Recorded data:
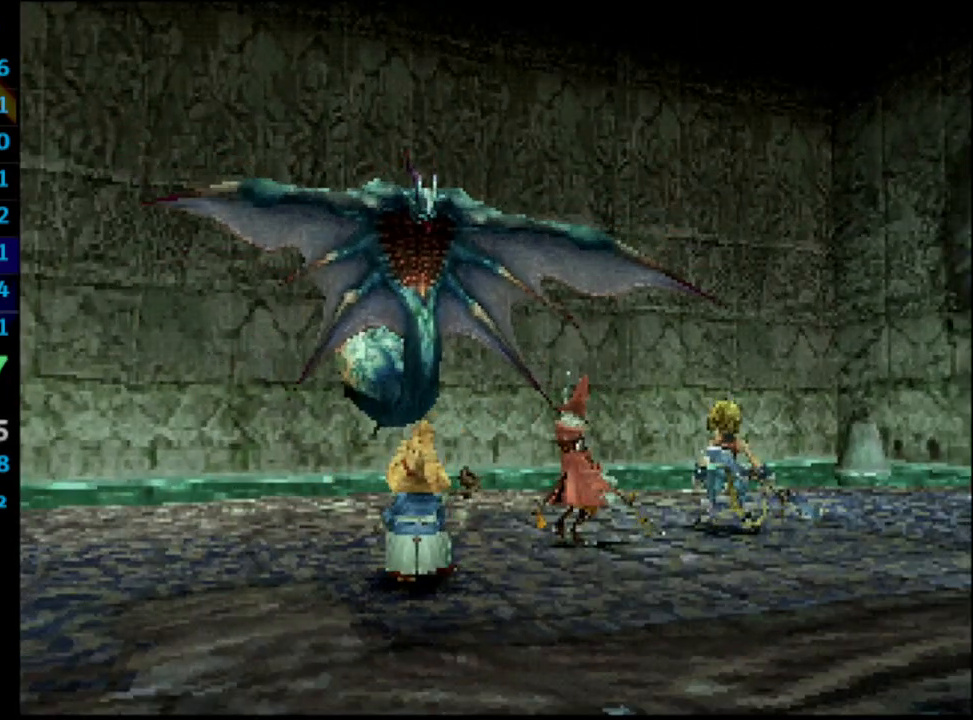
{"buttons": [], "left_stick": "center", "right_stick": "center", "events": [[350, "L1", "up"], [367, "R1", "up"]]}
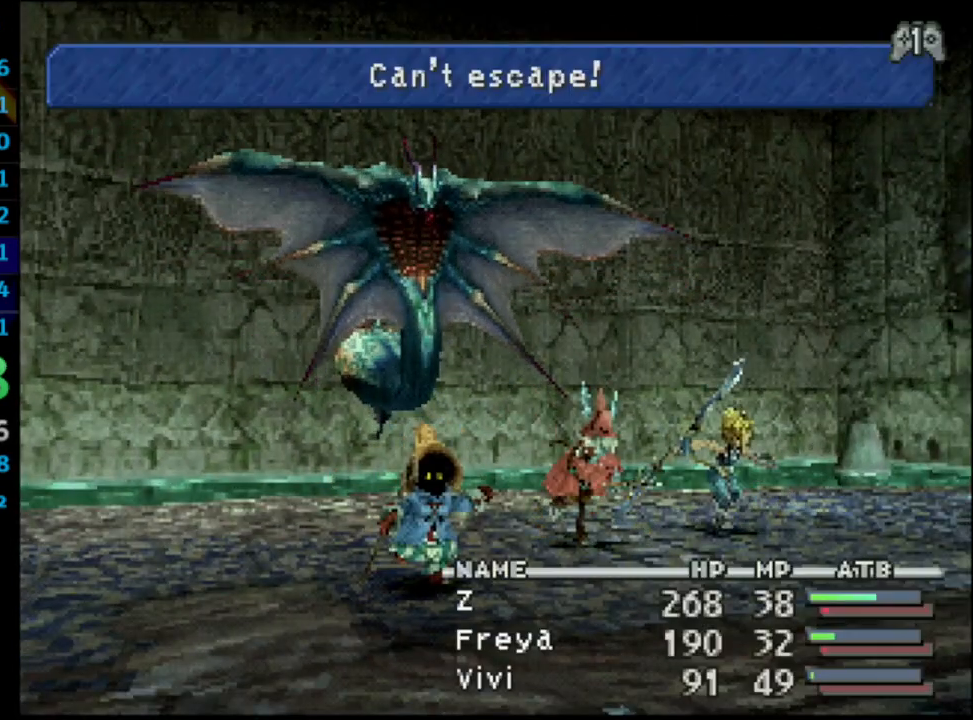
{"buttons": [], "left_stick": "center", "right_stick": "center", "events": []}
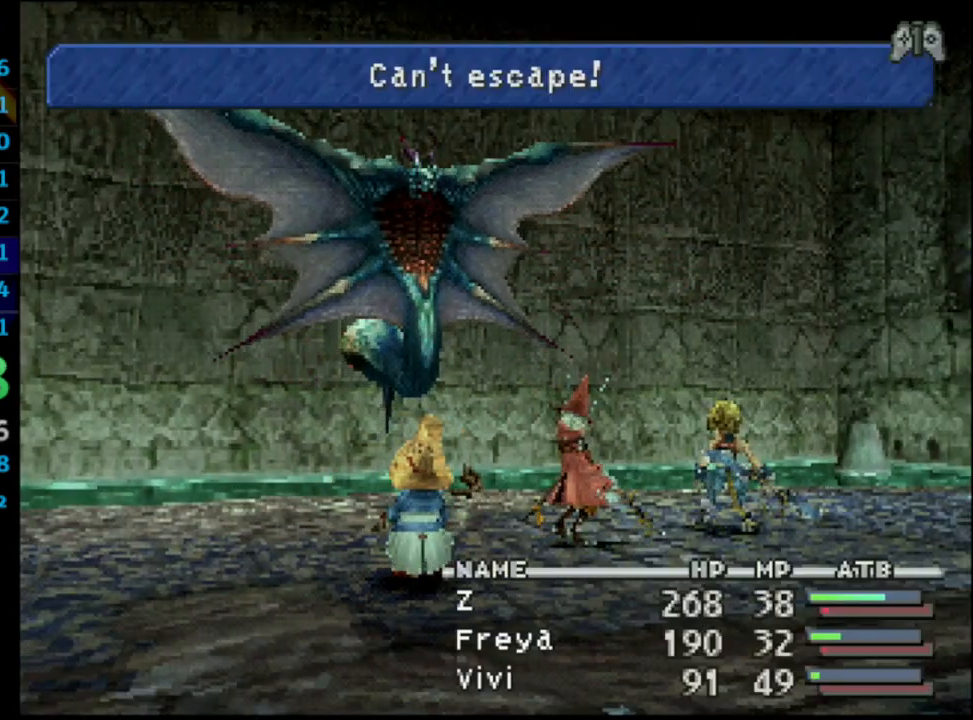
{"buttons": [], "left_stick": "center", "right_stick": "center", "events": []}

Task statement: Copy all of the data word for word, and keep the pictures out of it.

Answer to this task:
{"buttons": [], "left_stick": "center", "right_stick": "center", "events": [[350, "L1", "up"], [367, "R1", "up"]]}
{"buttons": [], "left_stick": "center", "right_stick": "center", "events": []}
{"buttons": [], "left_stick": "center", "right_stick": "center", "events": []}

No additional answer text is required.